- [What the task requires] Begin at the line containing "2026 Temmuz 3" and give again every line to the end of the records, exactly, without the pictures.

- [Dataset records]
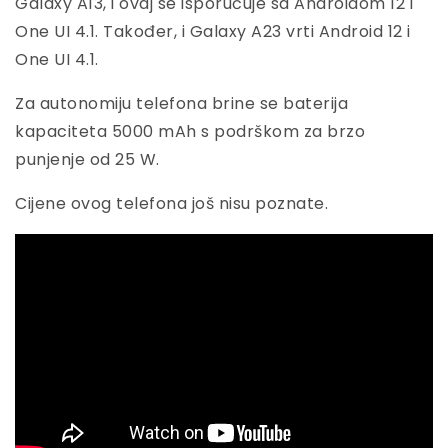
Galaxy A13, i ovaj se isporučuje sa Androidom 12 i
One UI 4.1. Također, i Galaxy A23 vrti Android 12 i
One UI 4.1.
Za autonomiju telefona brine se baterija
kapaciteta 5000 mAh s podrškom za brzo
punjenje od 25 W.
Cijene ovog telefona još nisu poznate.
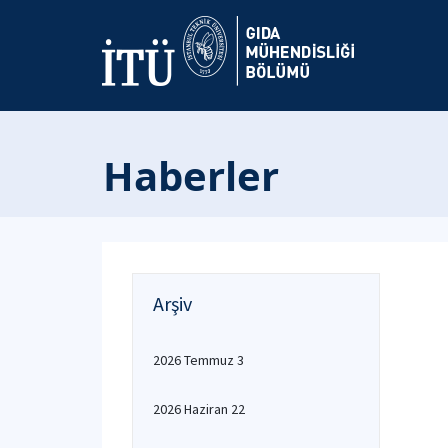
Haberler
Arşiv
2026 Temmuz 3
2026 Haziran 22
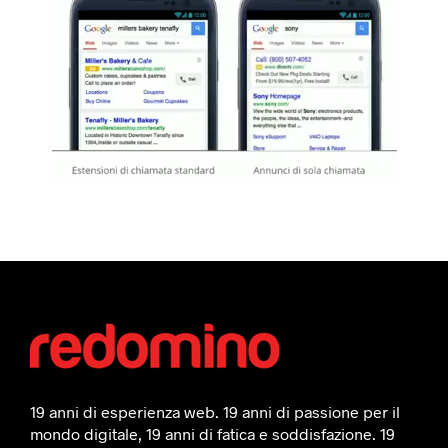
19 anni di esperienza web. 19 anni di passione per il
mondo digitale, 19 anni di fatica e soddisfazione. 19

- [Solution to this exercise]
2026 Temmuz 3
2026 Haziran 22
19 anni di esperienza web. 19 anni di passione per il
mondo digitale, 19 anni di fatica e soddisfazione. 19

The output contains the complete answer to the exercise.